Trata-se da CaneCPI-5, uma proteína extraída da cana-de-açúcar e modificada em laboratório, utilizada em um enxaguante bucal capaz de formar uma camada protetora sobre o esmalte dentário. O estudo foi conduzido na Faculdade de Odontologia de Bauru da Universidade de São Paulo (FOB-USP) e teve seus resultados publicados no Journal of Dentistry.
Segundo os pesquisadores, a proteína atua como um verdadeiro “escudo” contra a ação de ácidos que enfraquecem os dentes, presentes em bebidas, alimentos e até no suco gástrico. O produto foi testado em fragmentos de dentes de animais, que receberam a aplicação diária da solução por um minuto, demonstrando resistência maior à desmineralização.

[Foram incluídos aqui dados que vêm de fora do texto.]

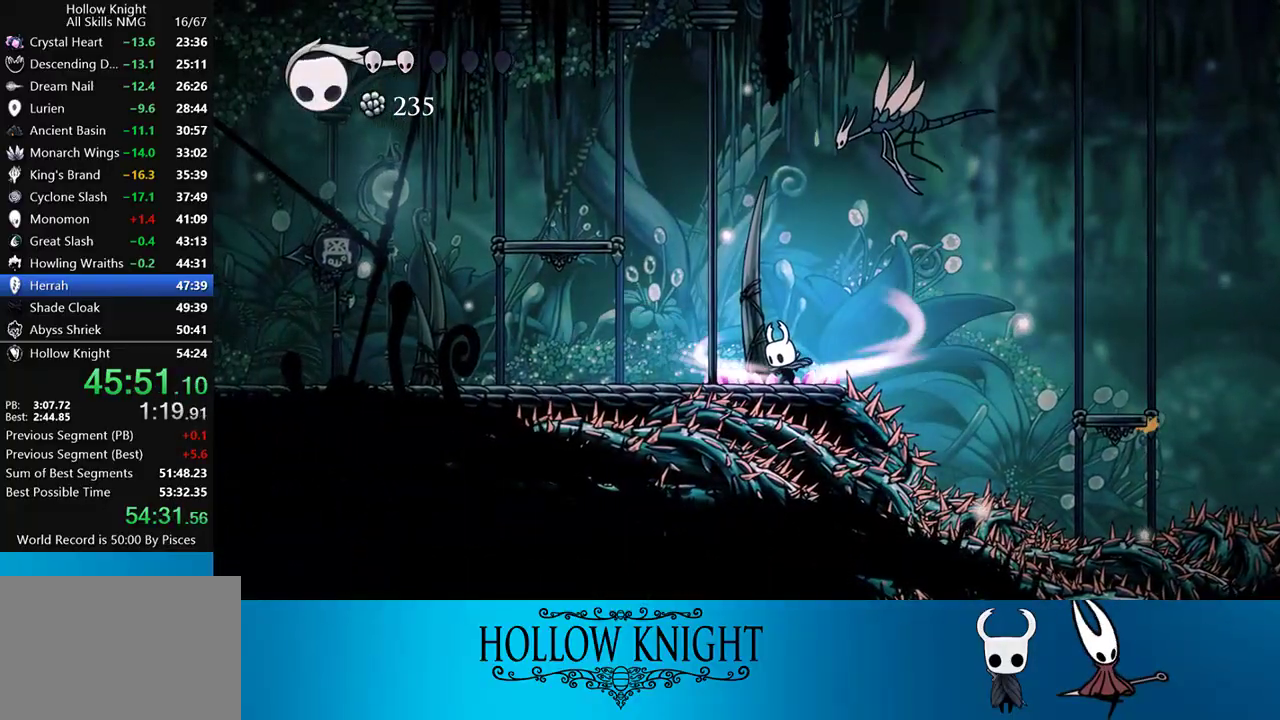
{"buttons": [], "events": [[250, "L2", "up"]]}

A pesquisa integrou o Projeto Temático “Modulação da película adquirida do esmalte e do biofilme para o controle da perda mineral dentária”, coordenado pela professora Marília Afonso Rabelo Buzalaf, da FOB-USP. O trabalho foi desenvolvido durante o doutorado de Natara Dias Gomes da Silva, em colaboração com cientistas da UFSCar, da Universidade da Califórnia em São Francisco e da Yonsei University, na Coreia do Sul.
De acordo com Buzalaf, este é o primeiro produto baseado no conceito da película adquirida uma camada proteica que se forma naturalmente sobre os dentes aplicado especificamente para tratar a xerostomia, sensação de boca seca comum em pacientes submetidos à radioterapia. “A proposta é reformular a composição das proteínas que se ligam ao esmalte, tornando os dentes mais resistentes”, explica.

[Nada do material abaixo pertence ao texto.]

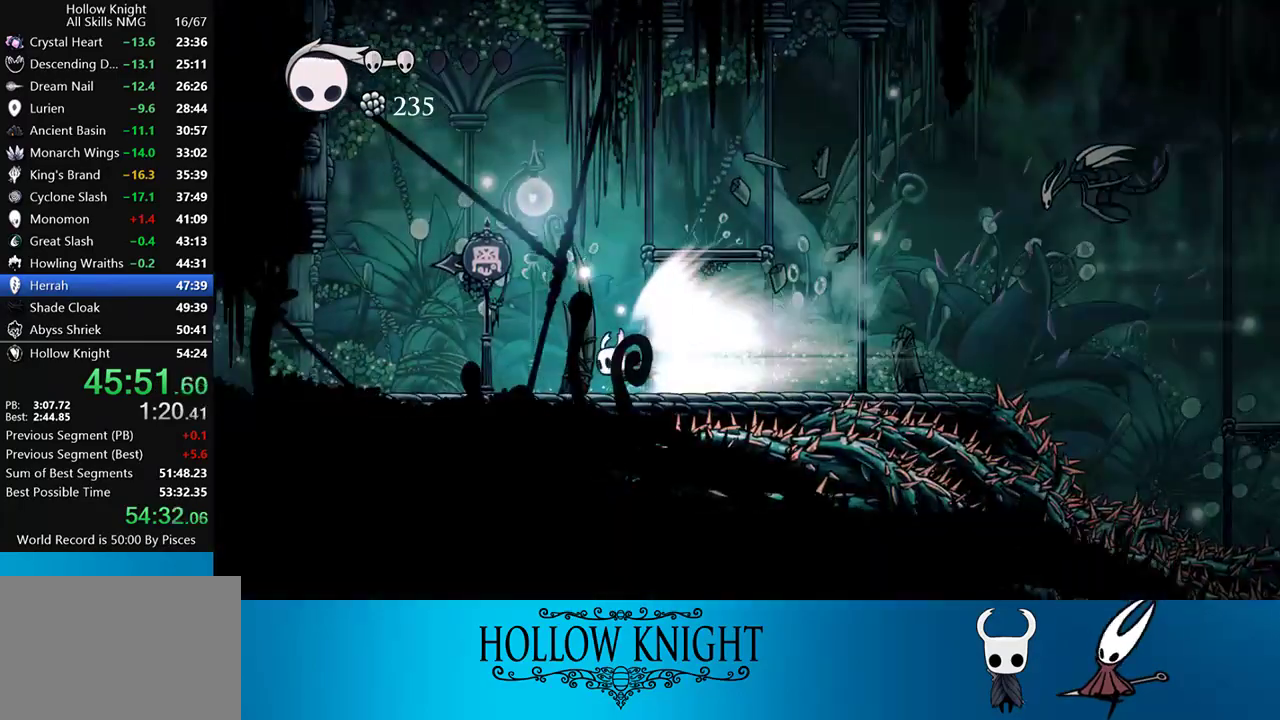
{"buttons": [], "events": []}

Os resultados mostraram ainda que a eficácia da CaneCPI-5 aumenta quando combinada com flúor e xilitol. Nessa associação, o spray de saliva artificial reduziu significativamente a atividade bacteriana e o processo de desmineralização, no qual os dentes perdem cálcio e fosfato, tornando-se mais vulneráveis às cáries.
A descoberta é especialmente relevante porque, atualmente, não existe no mercado um produto específico voltado à prevenção das cáries agressivas que surgem após a radioterapia em pacientes com câncer de cabeça e pescoço. Além de proteger os dentes, a saliva artificial também ajuda a aliviar feridas e o desconforto causado pela boca seca.
A patente da CaneCPI-5 já foi registrada, e o principal desafio agora é viabilizar a produção em larga escala. Os pesquisadores testaram diferentes formas de aplicação, como enxaguante bucal, gel e filme orodispersível uma lâmina fina que se dissolve na língua, todas com resultados positivos.
A proteína foi descoberta a partir de pesquisas do Projeto Genoma da Cana-de-Açúcar (Sucest/FAPESP). Estudos posteriores revelaram sua forte capacidade de aderir a superfícies lisas, o que levou à investigação de sua ligação com o esmalte dentário e seu potencial na odontologia.